◆ **WHAT IS REQUIRED**:
Leave out the images and repeat the listing below without a single change.

== MATERIAL PROVIDED

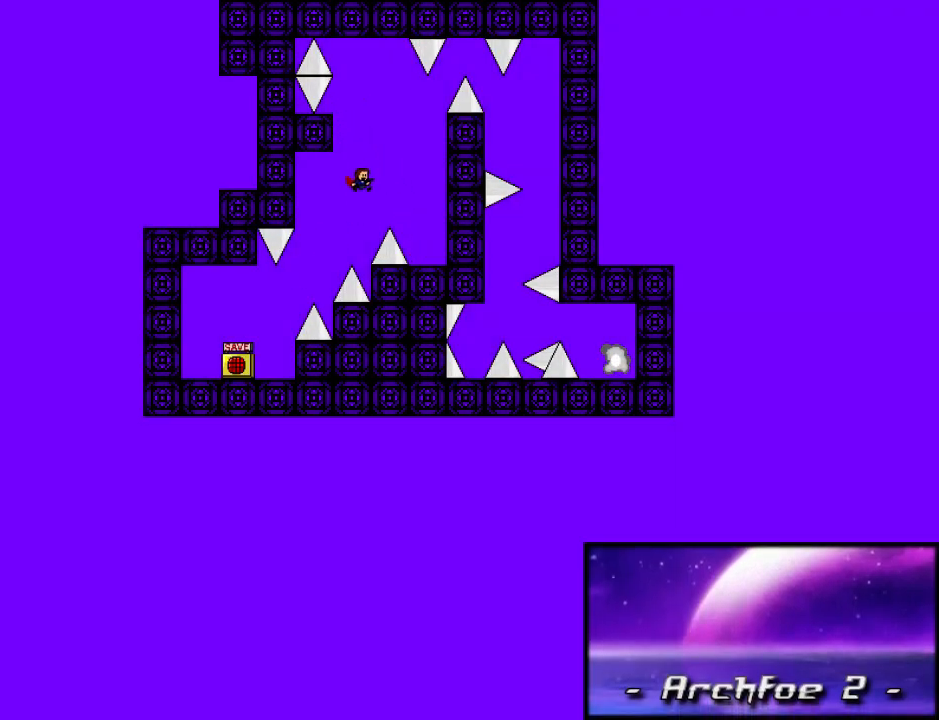
{"keys": ["right", "shift_l"], "events": [[100, "r", "down"], [140, "r", "up"], [180, "right", "down"], [180, "shift_l", "down"]]}
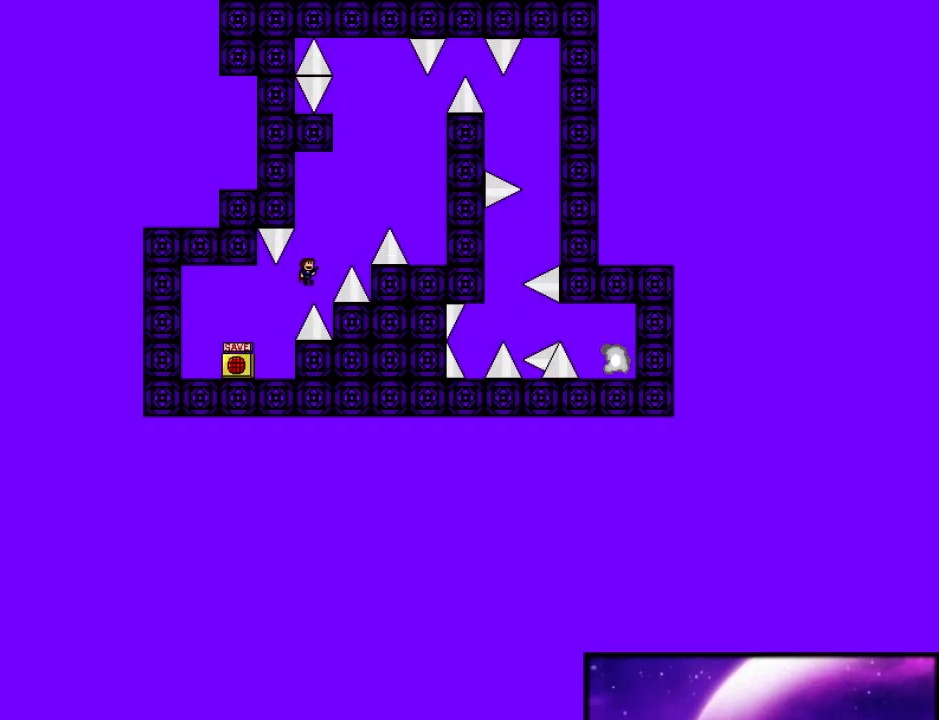
{"keys": ["right"], "events": [[20, "shift_l", "up"], [80, "shift_l", "down"], [320, "z", "down"], [340, "shift_l", "up"], [360, "z", "up"]]}
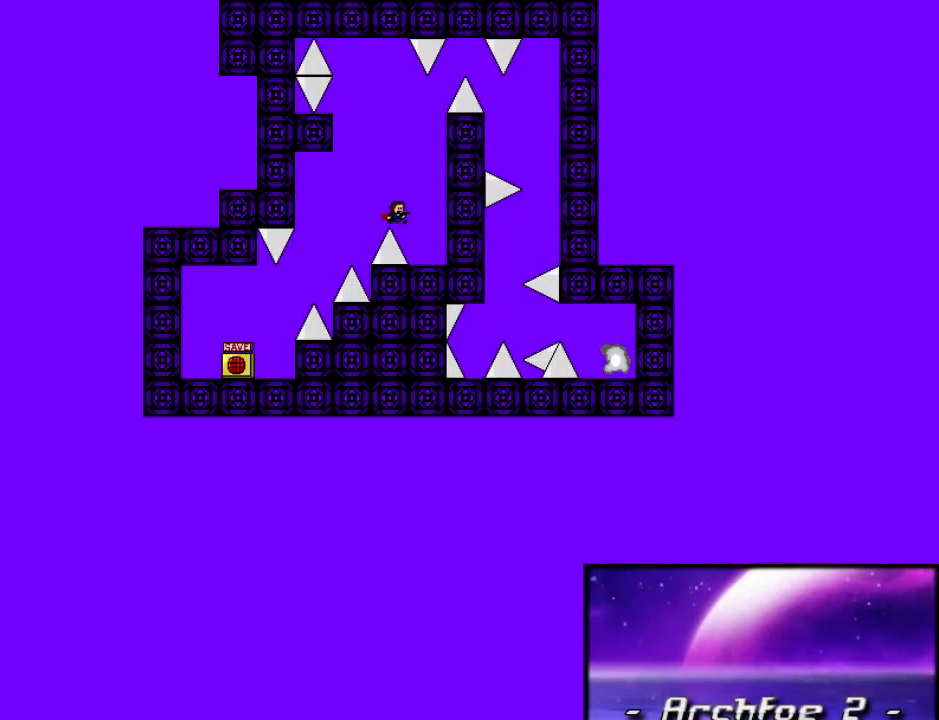
{"keys": ["left"], "events": [[140, "right", "up"], [180, "left", "down"], [180, "shift_l", "down"], [500, "shift_l", "up"]]}
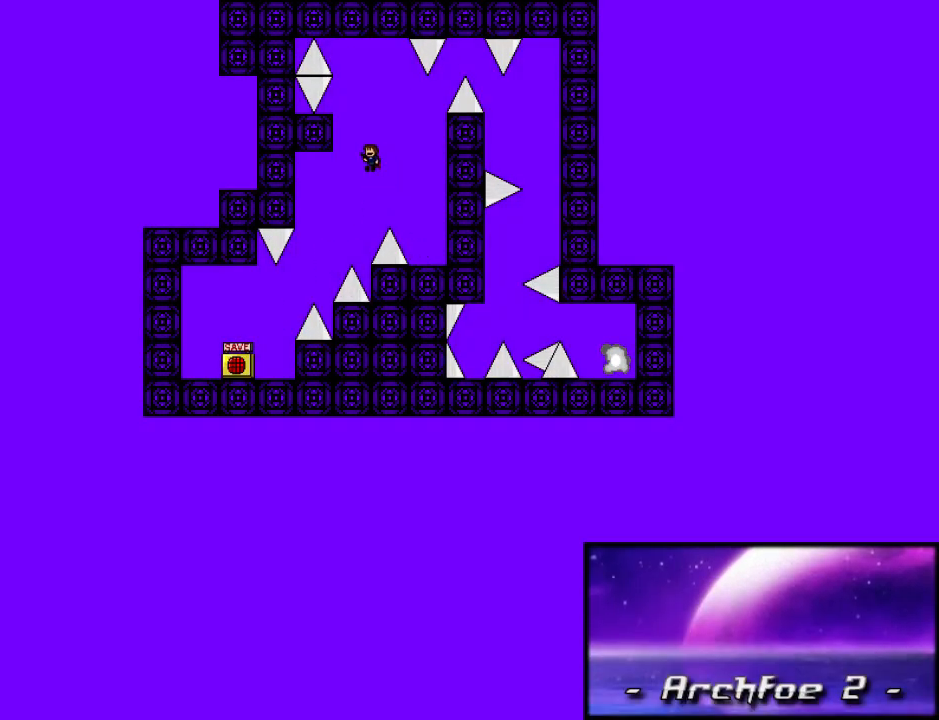
{"keys": [], "events": [[40, "shift_l", "down"], [120, "left", "up"], [300, "shift_l", "up"], [360, "left", "down"], [440, "left", "up"]]}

====

◆ **SOLUTION TO THIS PROBLEM**:
{"keys": ["right", "shift_l"], "events": [[100, "r", "down"], [140, "r", "up"], [180, "right", "down"], [180, "shift_l", "down"]]}
{"keys": ["right"], "events": [[20, "shift_l", "up"], [80, "shift_l", "down"], [320, "z", "down"], [340, "shift_l", "up"], [360, "z", "up"]]}
{"keys": ["left"], "events": [[140, "right", "up"], [180, "left", "down"], [180, "shift_l", "down"], [500, "shift_l", "up"]]}
{"keys": [], "events": [[40, "shift_l", "down"], [120, "left", "up"], [300, "shift_l", "up"], [360, "left", "down"], [440, "left", "up"]]}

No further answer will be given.